What standard RateLimit headers are, why AI agents need them, a minimal example, right vs wrong, mistakes, and how to verify.

Updated: June 7, 2026

What it is

Standard RateLimit headers (an IETF draft) tell the client its quota right in the response: how many requests remain and when the counter resets. The modern form is a structured RateLimit field (with limit, remaining, reset parameters); previously three separate headers were used — RateLimit-Limit/-Remaining/-Reset.

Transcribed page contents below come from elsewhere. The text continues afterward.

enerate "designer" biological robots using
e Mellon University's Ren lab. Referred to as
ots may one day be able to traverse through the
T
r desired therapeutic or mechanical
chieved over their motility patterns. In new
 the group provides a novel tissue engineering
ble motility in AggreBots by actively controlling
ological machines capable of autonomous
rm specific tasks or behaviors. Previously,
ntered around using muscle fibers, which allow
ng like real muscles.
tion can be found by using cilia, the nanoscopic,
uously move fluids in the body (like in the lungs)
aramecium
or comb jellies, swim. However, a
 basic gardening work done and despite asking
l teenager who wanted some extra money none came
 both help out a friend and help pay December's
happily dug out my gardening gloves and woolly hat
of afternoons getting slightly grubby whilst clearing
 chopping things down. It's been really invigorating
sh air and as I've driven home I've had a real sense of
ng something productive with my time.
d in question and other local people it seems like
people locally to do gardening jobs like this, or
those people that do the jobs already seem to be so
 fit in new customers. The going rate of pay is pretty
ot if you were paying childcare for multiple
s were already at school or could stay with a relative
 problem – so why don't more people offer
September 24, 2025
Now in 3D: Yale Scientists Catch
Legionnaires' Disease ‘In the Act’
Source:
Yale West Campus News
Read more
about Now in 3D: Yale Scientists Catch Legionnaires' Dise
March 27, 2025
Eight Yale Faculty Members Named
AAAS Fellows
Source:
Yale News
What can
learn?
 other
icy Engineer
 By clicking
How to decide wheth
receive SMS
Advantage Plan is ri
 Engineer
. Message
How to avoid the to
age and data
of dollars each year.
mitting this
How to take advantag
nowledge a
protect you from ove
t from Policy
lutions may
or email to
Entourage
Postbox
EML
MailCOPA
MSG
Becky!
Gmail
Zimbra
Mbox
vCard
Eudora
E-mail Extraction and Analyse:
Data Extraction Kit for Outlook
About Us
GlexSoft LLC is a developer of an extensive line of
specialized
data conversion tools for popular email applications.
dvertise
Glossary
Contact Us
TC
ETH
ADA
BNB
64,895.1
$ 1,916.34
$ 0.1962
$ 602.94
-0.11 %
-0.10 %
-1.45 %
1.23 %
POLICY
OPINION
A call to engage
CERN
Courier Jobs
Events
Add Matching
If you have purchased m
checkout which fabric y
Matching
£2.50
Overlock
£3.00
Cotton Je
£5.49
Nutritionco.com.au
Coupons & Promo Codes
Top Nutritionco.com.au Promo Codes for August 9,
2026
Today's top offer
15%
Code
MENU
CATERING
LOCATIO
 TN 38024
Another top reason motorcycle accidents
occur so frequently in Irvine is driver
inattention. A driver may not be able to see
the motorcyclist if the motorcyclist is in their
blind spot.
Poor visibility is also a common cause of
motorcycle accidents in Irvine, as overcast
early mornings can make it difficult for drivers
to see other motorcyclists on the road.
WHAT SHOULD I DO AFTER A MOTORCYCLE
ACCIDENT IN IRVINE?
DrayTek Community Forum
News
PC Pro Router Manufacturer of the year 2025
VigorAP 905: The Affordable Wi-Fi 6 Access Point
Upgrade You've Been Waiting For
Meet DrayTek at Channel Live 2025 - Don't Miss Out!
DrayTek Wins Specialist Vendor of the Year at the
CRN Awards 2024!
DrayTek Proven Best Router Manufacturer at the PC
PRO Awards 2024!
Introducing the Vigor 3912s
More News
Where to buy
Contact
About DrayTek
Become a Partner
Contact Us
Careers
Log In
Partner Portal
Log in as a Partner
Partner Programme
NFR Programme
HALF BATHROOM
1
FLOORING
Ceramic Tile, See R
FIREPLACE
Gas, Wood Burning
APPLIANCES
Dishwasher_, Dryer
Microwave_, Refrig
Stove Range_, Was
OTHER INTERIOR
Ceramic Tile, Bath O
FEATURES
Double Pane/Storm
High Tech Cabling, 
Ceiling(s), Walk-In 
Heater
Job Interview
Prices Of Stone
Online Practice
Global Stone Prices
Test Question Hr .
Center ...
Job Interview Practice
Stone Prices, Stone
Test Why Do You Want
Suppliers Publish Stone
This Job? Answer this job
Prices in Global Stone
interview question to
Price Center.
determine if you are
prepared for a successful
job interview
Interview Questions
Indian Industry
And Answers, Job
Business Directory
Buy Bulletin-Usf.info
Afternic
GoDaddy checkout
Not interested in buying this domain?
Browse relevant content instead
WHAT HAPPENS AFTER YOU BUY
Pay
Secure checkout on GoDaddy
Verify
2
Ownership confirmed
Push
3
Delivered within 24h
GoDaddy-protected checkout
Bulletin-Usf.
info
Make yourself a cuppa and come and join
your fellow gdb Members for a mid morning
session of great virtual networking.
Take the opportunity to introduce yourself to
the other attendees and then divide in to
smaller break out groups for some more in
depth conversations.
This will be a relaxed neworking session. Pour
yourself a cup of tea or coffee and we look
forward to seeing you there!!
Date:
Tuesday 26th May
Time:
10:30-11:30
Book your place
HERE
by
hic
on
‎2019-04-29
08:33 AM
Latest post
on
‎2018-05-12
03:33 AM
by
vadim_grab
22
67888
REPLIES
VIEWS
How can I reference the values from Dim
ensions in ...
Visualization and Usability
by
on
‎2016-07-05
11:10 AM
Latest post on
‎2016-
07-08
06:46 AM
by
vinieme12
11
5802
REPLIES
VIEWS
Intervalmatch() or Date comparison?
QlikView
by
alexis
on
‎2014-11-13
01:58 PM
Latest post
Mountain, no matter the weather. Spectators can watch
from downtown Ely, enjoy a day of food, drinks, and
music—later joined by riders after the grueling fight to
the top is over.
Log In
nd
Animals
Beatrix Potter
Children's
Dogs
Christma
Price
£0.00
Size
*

Why it matters for AI agents

An automated agent doesn’t “feel” load the way a human does. Without an explicit quota it either hammers your server or hits a hard block (429) and fails. A machine-readable limit lets the agent slow down early and politely: it sees remaining: 2 and eases off. That’s both server protection and predictable automation for the client.

Minimal working example

Modern (structured) form:

HTTP/1.1 200 OK
RateLimit: limit=100, remaining=87, reset=42
RateLimit-Policy: 100;w=60

When exceeded:

HTTP/1.1 429 Too Many Requests
RateLimit: limit=100, remaining=0, reset=30
Retry-After: 30

Right vs wrong

Right	Wrong
`RateLimit` with `limit/remaining/reset` on responses	No headers — the agent learns the limit only from a `429`
`Retry-After` on a `429`	A `429` with no hint when to retry
`reset` reflects the real window	Random/incorrect values
Consistent across all limited endpoints	Only on some endpoints

Common mistakes

Only a 429 with no RateLimit headers — the agent flies blind.
No Retry-After on a 429 — the client doesn’t know the pause.
Wrong reset (wrong window/units) — the agent backs off at the wrong time.
Mixing the old and new formats without consistency.

How to verify

A scan checks for RateLimit headers. Manually:

curl -sI https://example.com/api/endpoint | grep -i 'ratelimit\|retry-after'

Expect RateLimit: (or RateLimit-*) on a normal response and Retry-After on a 429.